##### Extracted records #####

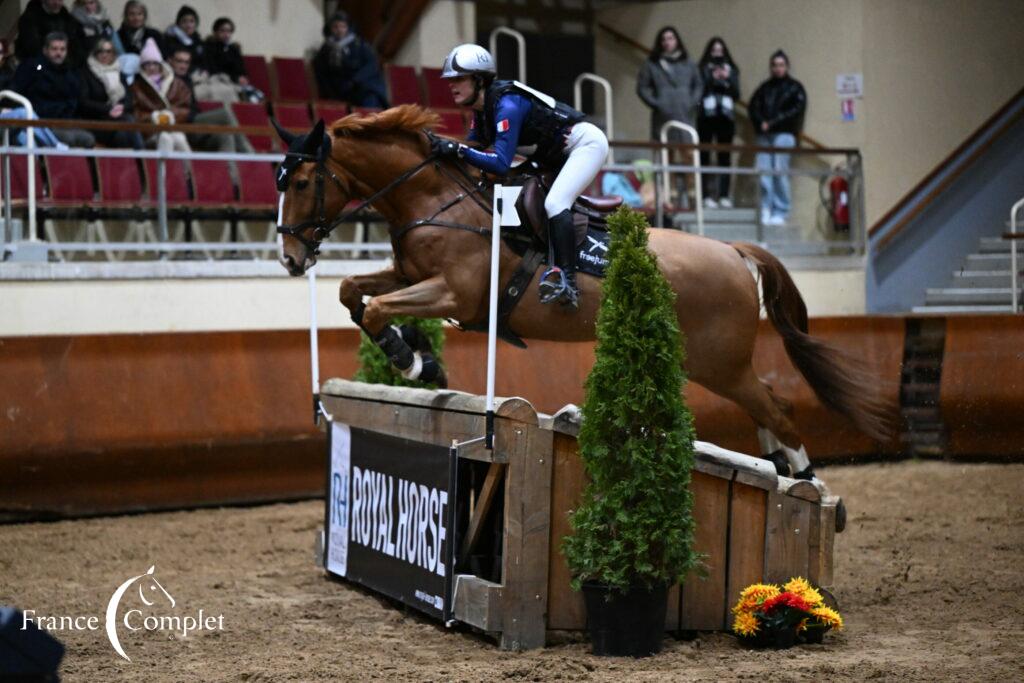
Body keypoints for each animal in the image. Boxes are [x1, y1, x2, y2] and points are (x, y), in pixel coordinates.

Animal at [274, 105, 888, 475]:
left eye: (302, 182)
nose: (290, 258)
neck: (431, 199)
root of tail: (734, 253)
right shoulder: (409, 276)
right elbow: (354, 293)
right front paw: (422, 360)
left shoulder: (456, 294)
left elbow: (378, 308)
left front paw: (413, 363)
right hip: (715, 363)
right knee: (765, 409)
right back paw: (782, 472)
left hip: (718, 362)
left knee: (777, 409)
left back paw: (806, 484)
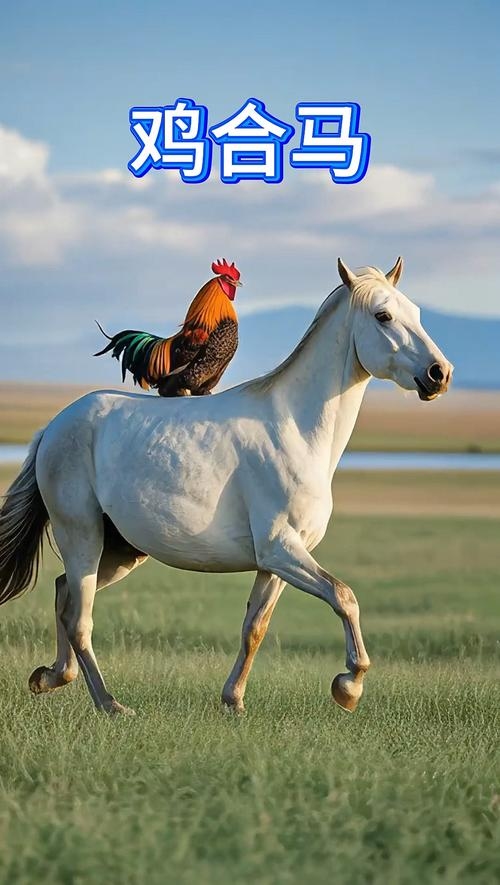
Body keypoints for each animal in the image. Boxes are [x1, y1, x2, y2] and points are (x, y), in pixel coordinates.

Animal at [0, 257, 453, 716]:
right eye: (383, 315)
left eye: (415, 311)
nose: (440, 374)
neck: (296, 431)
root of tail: (54, 427)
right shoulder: (280, 549)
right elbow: (344, 597)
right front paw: (348, 686)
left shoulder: (278, 561)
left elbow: (255, 626)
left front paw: (233, 701)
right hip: (82, 534)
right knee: (80, 619)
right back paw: (111, 704)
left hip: (121, 551)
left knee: (64, 594)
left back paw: (51, 677)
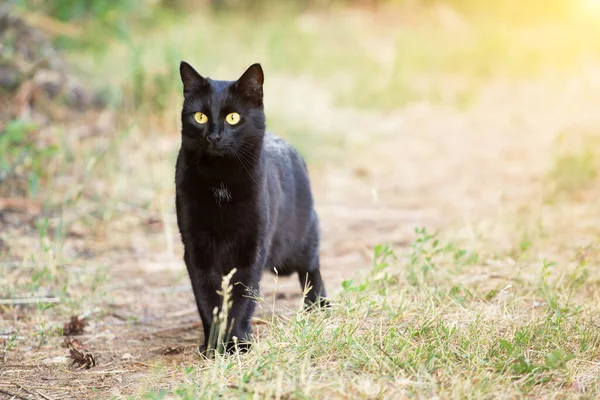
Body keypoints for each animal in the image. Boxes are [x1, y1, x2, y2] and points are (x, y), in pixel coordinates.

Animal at [175, 61, 328, 354]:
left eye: (233, 118)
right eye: (200, 117)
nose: (214, 136)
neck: (220, 181)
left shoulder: (252, 248)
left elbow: (242, 298)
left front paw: (237, 343)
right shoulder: (196, 249)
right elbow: (207, 299)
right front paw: (213, 345)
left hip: (299, 241)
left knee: (311, 267)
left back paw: (318, 306)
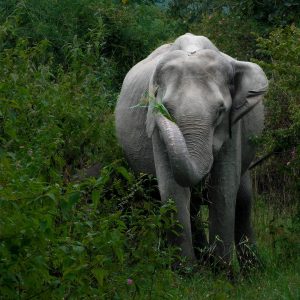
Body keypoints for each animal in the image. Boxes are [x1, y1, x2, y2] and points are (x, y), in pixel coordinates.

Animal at [114, 33, 268, 270]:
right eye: (166, 108)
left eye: (221, 110)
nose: (155, 103)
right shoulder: (157, 134)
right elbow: (172, 190)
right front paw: (187, 271)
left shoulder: (233, 126)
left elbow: (223, 190)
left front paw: (222, 271)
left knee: (244, 199)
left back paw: (252, 270)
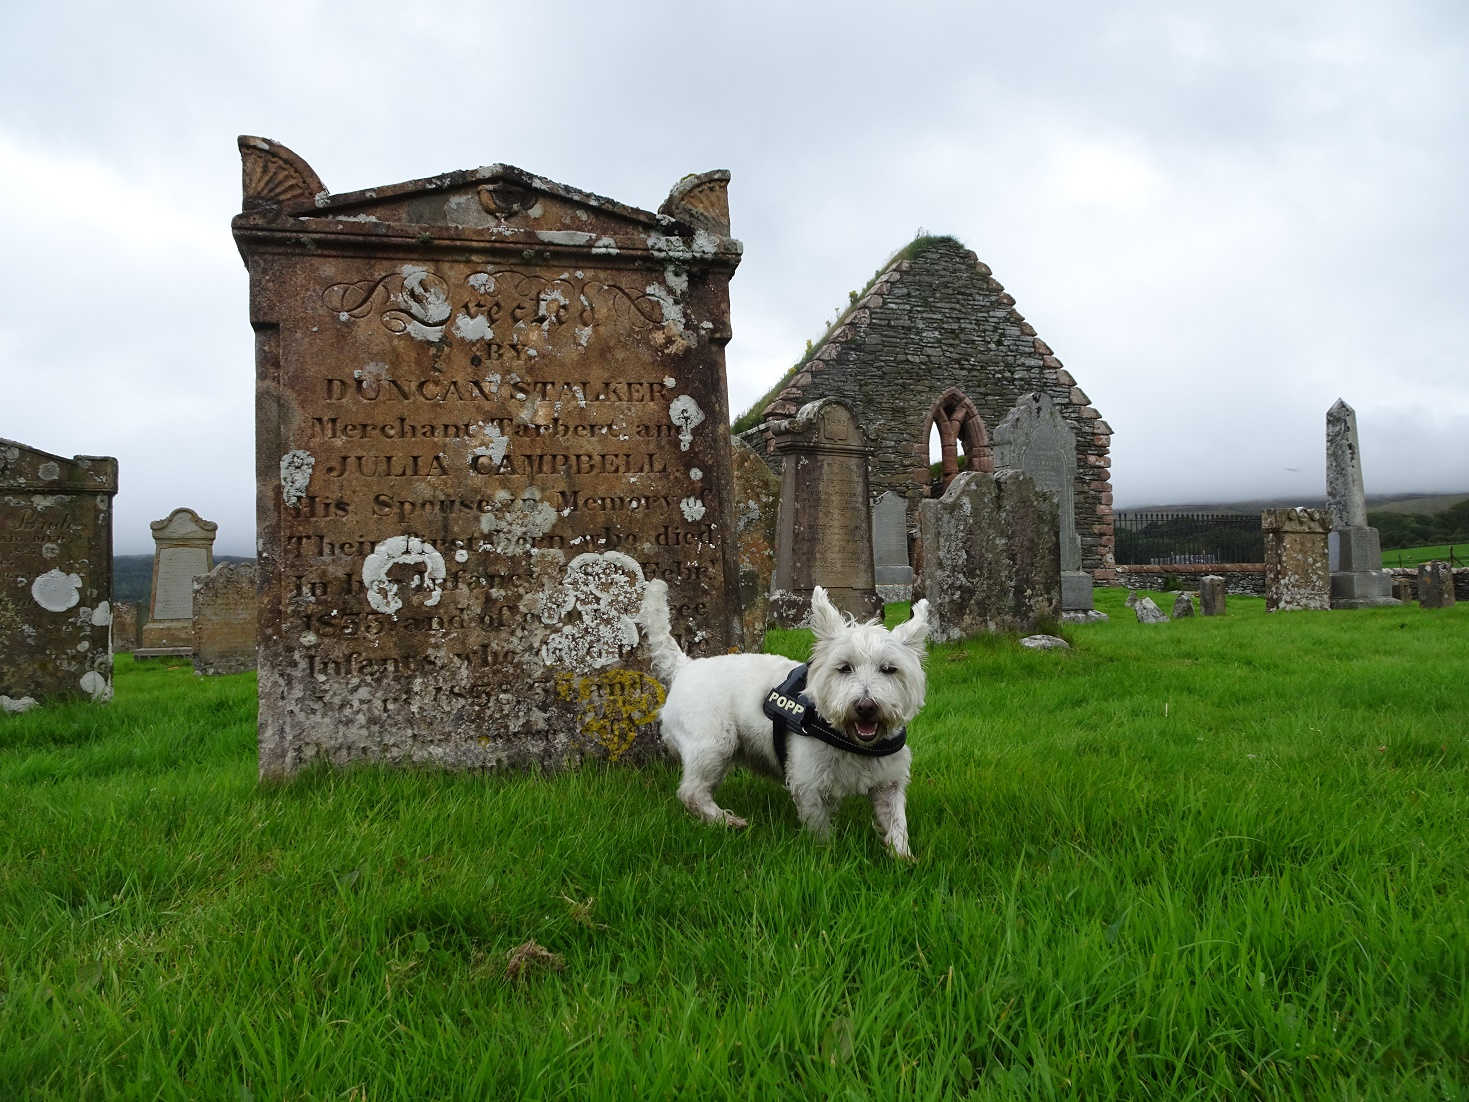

#####

> _What you need to do_: All lines from the beginning of the material above through the line holding "left elbow: (255, 626)" are to be given again exactly, and no others; pictures do not go in.

> _Exercise solution_:
Body keypoints for each animal in the image. Boxes are [x1, y1, x2, y2] and points are (x, y), in pixel coordinates.

Animal at [274, 105, 888, 475]:
left eye: (302, 182)
nose: (290, 258)
neck: (431, 199)
root of tail: (734, 253)
right shoulder: (409, 276)
right elbow: (354, 293)
right front paw: (422, 360)
left shoulder: (456, 294)
left elbow: (378, 308)
left front paw: (413, 363)
right hip: (715, 363)
right knee: (765, 409)
right back paw: (782, 472)
left hip: (718, 362)
left knee: (777, 409)
left back paw: (806, 484)
Body keypoints for each animal in the image. Boxes are [x1, y1, x2, y2] and points are (x, y), in pixel coordinates.

Animal at [0, 257, 453, 716]:
right eye: (383, 315)
left eye: (415, 311)
nose: (440, 374)
neck: (296, 431)
root of tail: (54, 427)
right shoulder: (280, 549)
right elbow: (344, 597)
right front paw: (348, 686)
left shoulder: (278, 561)
left elbow: (255, 626)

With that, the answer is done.